- **What you have to do**: What is needed is an exact retyping of the records below, from the first line through the line that contains "agence de traduction".

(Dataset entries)
+===+

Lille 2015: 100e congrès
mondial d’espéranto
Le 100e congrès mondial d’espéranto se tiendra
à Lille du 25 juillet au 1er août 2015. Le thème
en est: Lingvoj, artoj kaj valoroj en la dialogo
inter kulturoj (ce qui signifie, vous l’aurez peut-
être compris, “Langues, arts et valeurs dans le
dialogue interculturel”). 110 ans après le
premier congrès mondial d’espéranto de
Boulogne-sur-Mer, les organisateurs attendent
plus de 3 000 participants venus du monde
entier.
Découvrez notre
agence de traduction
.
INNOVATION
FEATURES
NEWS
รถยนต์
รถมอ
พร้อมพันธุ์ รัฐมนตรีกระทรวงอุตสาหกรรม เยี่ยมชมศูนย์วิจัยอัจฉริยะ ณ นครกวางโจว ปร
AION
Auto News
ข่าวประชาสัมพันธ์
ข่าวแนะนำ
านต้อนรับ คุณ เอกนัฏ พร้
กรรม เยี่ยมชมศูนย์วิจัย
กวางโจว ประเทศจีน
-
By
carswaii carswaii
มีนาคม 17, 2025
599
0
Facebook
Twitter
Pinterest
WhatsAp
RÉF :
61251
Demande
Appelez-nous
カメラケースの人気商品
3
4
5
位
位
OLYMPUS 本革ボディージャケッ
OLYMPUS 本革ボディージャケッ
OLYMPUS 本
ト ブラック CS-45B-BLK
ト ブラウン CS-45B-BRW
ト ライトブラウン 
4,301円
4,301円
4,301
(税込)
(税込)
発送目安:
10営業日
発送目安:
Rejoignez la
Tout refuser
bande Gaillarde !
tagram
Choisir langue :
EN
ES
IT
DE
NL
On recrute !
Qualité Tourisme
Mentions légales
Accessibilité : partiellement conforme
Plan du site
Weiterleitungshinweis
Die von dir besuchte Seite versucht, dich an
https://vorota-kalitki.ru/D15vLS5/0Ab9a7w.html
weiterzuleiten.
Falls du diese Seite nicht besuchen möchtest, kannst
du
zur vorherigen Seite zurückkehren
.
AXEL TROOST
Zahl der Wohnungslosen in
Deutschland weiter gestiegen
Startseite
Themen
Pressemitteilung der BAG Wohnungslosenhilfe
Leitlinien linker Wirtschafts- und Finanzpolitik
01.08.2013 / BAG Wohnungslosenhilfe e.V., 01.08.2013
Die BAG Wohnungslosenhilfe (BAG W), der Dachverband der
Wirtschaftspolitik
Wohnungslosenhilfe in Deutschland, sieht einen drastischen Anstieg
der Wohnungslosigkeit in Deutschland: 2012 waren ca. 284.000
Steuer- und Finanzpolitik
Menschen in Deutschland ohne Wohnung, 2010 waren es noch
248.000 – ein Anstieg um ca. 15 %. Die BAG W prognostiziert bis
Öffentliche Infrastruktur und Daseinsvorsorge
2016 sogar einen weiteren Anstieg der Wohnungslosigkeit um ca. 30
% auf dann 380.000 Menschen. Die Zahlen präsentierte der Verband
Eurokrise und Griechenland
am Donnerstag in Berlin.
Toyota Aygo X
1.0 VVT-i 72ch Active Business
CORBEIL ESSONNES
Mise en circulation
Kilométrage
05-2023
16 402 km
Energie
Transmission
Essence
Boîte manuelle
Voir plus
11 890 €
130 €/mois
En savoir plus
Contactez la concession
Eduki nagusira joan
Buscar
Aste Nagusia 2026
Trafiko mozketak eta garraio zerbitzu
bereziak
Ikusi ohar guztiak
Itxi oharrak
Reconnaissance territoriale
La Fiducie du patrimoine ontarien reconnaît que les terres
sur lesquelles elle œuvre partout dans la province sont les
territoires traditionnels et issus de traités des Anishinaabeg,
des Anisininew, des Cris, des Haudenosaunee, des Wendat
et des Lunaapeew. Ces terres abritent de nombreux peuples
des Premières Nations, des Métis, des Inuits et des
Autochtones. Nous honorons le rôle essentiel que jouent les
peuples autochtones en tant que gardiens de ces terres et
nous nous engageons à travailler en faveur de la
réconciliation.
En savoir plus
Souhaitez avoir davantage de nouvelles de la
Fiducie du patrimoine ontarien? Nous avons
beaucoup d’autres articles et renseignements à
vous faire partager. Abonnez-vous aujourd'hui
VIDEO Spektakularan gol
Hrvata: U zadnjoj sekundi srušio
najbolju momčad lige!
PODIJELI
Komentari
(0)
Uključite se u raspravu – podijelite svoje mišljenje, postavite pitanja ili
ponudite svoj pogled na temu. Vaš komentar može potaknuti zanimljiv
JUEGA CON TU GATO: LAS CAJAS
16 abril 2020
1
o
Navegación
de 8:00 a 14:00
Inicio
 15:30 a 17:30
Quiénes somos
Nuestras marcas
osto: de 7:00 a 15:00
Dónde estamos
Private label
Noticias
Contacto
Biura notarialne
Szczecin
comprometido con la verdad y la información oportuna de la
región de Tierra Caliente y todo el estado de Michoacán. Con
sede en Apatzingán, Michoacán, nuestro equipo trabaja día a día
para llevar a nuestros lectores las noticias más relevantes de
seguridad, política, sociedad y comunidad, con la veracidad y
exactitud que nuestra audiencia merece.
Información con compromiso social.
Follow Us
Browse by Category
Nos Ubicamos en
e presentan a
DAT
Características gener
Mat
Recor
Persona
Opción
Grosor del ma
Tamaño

+===+

- **Output of the exercise**:
Lille 2015: 100e congrès
mondial d’espéranto
Le 100e congrès mondial d’espéranto se tiendra
à Lille du 25 juillet au 1er août 2015. Le thème
en est: Lingvoj, artoj kaj valoroj en la dialogo
inter kulturoj (ce qui signifie, vous l’aurez peut-
être compris, “Langues, arts et valeurs dans le
dialogue interculturel”). 110 ans après le
premier congrès mondial d’espéranto de
Boulogne-sur-Mer, les organisateurs attendent
plus de 3 000 participants venus du monde
entier.
Découvrez notre
agence de traduction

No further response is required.